Big Trunk, keep on burnin'
on 06.27.05
The Powerline guys seem to agree that, whatever the merits of the CCR version of "Proud Mary," the Ike and Tina Turner record is loathsome. I was about to react angrily to this, but I dug up the Turner cover and it is kind of annoying. Go figure. (The ironies of the powerline guys being really into Creedence will have to wait for a future post.)

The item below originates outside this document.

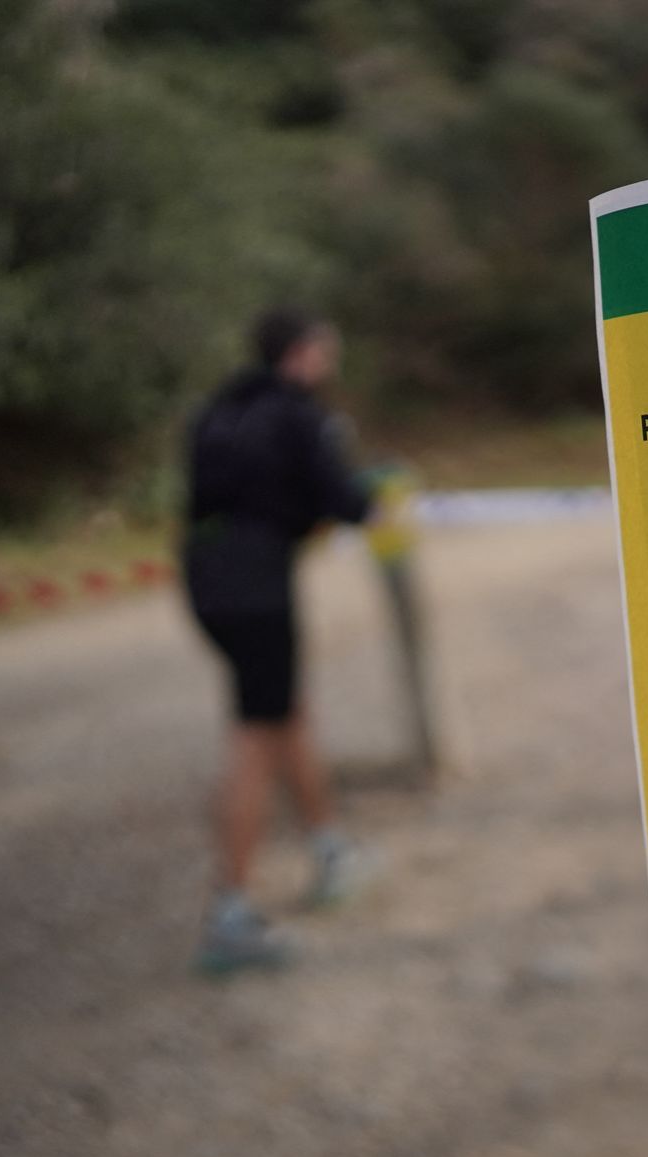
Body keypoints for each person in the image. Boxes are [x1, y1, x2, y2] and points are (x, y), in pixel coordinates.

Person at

Explanations I'm looking forward to, part n
on 06.27.05
From the Times story on today's ruling:
Even as Ms. Miller and Mr. Cooper prepare for jail, Mr. Novak remains free. Neither he nor Mr. Fitzgerald will say why that is so.
Fame! (More Bandwidth?)
on 06.27.05
Hey, cool! NPR used one of The Poor Man's blog posts in one of their pieces. We've all been saying that more people should know about The Editors...
Probably Not A Comedy
on 06.27.05
There are at least a few Townes Van Zandt fans in the audience: there's a new TVZ documentary.
Lobster Girl
on 06.26.05
Uh, nevermind panty-blogging; I think Profgrrrrl's latest has moved us closer to damn near naked blogging.
Krump
on 06.26.05
It was a movie-going kind of day. Just got back from Rize, which is ok as a documentary and amazing as a record of dance. I actually got a little choked up a couple of times just watching the dancing because the rage and anguish is so raw and powerful. The movie itself drags a bit in parts and tries to cover too much ground, but whatever, you can ignore all that--the dancers and the dancing are remarkable.
(Of course, there's the issue of saying, basically, "Dude, cool" to something that's a product of lives that are more wrecked than any ought to be in America. I don't know the proper response.)